What Would Change in a Live OT Environment

The approach was appropriate for a contained laboratory proof of concept with a clearly defined scope and academic stakeholders. In a live operational environment, four things would need to change.

1
Asset discovery would need to be automated. Manual inventory building is not viable at the scale of an operational facility. OT-specific tooling — such as Claroty or Dragos — scans the network and enumerates assets automatically, removing the dependence on human-maintained records that may be incomplete or outdated. In a live environment with interconnected systems, many of which may not have been updated or documented in years, passive discovery is not a convenience. It is a prerequisite for any credible risk picture.
2
Unknown assets become risk findings, not data gaps. In a live environment, an unidentified software component is not a null record — it is shadow OT. Unknown assets in operational environments are among the most common attack vectors, exploited precisely because defenders do not know they exist. They require escalation, ownership, and tracked resolution — not a placeholder in a spreadsheet.
3
The version assumption would require formal engineer sign-off. Using the latest CPE ID as a fallback is defensible in a lab with sparse CVE coverage. In a live facility — where a Siemens SCADA component version mismatch could mean the difference between a genuine critical and a false one with real operational consequences — every assumption requires formal validation by the OT engineers or systems integrators who built and maintain the environment.
4
Power BI would not be sufficient for data volumes at scale. The reporting layer would need to be a cloud-integrated platform designed for continuous ingestion and refresh at operational scale, with detailed discussions required on feasibility, integration, stakeholder ownership, and the network connectivity implications of connecting OT systems to a cloud environment.
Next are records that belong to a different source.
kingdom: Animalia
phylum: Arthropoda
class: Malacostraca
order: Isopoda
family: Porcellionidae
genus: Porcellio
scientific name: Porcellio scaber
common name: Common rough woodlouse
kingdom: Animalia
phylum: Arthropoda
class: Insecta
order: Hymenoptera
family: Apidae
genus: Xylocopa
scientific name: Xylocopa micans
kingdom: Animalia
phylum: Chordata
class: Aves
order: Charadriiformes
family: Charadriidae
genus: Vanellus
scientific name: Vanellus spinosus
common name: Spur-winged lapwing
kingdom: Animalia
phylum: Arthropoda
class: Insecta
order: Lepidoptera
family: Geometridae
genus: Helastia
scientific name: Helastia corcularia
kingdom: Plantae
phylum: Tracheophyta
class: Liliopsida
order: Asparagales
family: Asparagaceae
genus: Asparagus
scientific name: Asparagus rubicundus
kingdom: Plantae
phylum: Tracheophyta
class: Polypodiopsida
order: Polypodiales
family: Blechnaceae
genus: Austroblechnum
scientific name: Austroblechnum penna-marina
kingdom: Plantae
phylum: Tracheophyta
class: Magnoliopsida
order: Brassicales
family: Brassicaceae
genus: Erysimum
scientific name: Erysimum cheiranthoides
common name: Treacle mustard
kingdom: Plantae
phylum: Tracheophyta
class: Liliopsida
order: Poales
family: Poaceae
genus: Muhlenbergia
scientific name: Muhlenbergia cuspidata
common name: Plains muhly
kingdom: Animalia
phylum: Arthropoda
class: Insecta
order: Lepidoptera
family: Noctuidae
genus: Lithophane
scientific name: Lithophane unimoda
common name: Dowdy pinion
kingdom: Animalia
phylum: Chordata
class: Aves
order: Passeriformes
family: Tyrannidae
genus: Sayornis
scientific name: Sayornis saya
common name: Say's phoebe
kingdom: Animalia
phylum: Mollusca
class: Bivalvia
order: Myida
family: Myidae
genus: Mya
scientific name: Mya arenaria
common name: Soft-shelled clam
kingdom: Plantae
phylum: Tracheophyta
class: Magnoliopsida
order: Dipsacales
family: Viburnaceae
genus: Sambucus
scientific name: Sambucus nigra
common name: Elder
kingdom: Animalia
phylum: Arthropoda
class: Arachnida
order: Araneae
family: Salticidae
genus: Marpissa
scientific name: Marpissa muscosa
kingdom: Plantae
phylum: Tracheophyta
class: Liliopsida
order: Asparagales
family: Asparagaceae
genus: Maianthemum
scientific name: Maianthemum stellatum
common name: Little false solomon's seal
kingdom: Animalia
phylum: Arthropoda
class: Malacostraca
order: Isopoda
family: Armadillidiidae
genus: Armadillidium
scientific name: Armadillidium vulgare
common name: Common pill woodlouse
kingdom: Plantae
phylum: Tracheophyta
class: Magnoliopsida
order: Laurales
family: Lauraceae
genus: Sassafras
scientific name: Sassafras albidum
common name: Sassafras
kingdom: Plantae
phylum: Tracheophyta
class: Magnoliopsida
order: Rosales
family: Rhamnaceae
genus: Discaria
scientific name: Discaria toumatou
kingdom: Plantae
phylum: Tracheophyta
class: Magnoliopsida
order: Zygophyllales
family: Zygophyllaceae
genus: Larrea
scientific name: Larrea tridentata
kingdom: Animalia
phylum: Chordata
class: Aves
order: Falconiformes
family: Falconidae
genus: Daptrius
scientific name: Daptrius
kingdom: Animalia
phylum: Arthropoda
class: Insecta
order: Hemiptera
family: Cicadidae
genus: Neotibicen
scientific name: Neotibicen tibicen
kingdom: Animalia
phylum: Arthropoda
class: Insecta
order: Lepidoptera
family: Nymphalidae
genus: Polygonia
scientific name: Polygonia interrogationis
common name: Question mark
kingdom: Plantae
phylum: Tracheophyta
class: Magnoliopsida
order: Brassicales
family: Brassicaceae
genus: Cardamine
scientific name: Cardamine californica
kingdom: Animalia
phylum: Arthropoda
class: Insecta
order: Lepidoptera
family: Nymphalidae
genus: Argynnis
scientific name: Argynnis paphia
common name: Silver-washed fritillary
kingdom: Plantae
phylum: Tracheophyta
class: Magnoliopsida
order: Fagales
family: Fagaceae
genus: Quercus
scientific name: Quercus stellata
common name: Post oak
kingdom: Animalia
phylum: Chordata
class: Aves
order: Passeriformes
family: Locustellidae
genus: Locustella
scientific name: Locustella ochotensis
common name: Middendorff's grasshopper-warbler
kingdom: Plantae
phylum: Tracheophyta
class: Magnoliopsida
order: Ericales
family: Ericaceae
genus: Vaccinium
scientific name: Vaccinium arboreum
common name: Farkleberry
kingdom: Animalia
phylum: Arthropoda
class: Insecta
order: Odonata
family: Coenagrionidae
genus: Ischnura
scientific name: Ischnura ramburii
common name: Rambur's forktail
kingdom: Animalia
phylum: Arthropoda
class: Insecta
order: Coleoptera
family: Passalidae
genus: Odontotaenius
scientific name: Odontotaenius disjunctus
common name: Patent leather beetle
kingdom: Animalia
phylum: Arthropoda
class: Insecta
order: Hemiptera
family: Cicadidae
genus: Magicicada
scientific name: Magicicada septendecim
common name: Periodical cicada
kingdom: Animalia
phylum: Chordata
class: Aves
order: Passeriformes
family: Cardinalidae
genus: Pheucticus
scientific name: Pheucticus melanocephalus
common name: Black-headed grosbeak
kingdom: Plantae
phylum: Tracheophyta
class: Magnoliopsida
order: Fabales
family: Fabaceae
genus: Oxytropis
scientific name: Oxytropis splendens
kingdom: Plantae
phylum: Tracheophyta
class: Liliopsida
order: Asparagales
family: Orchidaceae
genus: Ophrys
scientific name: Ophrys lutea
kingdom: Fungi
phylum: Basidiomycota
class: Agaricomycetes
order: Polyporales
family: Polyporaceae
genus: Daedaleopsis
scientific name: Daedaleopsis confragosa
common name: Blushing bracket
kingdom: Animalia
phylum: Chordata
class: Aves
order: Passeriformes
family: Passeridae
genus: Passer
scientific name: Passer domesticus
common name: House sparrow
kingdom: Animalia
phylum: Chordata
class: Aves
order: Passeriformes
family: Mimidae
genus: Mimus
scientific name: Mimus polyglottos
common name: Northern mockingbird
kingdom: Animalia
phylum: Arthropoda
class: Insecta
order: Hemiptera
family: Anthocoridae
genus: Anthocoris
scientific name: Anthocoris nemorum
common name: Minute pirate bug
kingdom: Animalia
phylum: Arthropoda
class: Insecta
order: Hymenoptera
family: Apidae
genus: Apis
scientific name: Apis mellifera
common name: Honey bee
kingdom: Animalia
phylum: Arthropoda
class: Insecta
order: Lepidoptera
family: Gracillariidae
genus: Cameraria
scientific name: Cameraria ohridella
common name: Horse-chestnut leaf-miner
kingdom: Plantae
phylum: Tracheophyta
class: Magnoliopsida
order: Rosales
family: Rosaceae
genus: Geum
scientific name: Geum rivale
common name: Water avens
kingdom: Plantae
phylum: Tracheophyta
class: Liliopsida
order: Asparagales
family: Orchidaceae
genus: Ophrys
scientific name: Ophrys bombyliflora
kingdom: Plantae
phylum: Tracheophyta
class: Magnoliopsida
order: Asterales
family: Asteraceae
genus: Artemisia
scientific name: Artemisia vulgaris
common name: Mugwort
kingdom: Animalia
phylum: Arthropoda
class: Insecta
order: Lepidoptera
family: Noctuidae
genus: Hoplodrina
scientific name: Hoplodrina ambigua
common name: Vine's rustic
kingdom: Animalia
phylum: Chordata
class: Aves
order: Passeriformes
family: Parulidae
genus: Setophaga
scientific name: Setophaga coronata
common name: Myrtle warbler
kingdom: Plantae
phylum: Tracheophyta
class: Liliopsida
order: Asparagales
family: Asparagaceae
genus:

Academic Validation and Publication

The university stakeholders — including the head of computing, the OT security professor, and two PhD researchers — were impressed by both the V-Score comparison and the threat landscape extension built at the CTO's request, which visualised APT groups targeting water sector facilities using MITRE ATT&CK data and a Microsoft researcher-maintained APT dataset.

The partnership continued beyond the initial workshop. The work contributed directly to a peer-reviewed publication validating the V-Score methodology:

📄
Publication: Renney, H., Chenchiah, I.V., Nethercott, M., Paligadu, R., & Lang, J. An Open and Adaptable Approach to Vulnerability Risk Scoring. Journal of Cyber Security, Vol. 7, No. 1, 2025. doi.org/10.32604/jcs.2025.064958

The data architect continues to use the project as a case study in procurement conversations. Findings ownership sat with the head of computing at the university. Remediation was out of scope — the project delivered the threat context needed for informed attack surface reduction decisions, not a remediation plan.

Technical Stack

🛠
Data engineering: Azure Blob Storage (raw ingestion), Azure Databricks (medallion architecture, bronze/silver/gold), Python (transformation scripts), SQL (gold layer joins and views).

Reporting: Power BI (vulnerability intelligence dashboard, DAX measures, scoring comparison visualisations, threat landscape page).

Threat intelligence: MITRE ATT&CK (APT data), Microsoft researcher-maintained APT dataset (campaigns, TTPs, sectors, countries of origin).

Standards & frameworks: CVSS, EPSS, V-Score (proprietary scoring methodology), CPE / NVD, MITRE ATT&CK, CAPEC.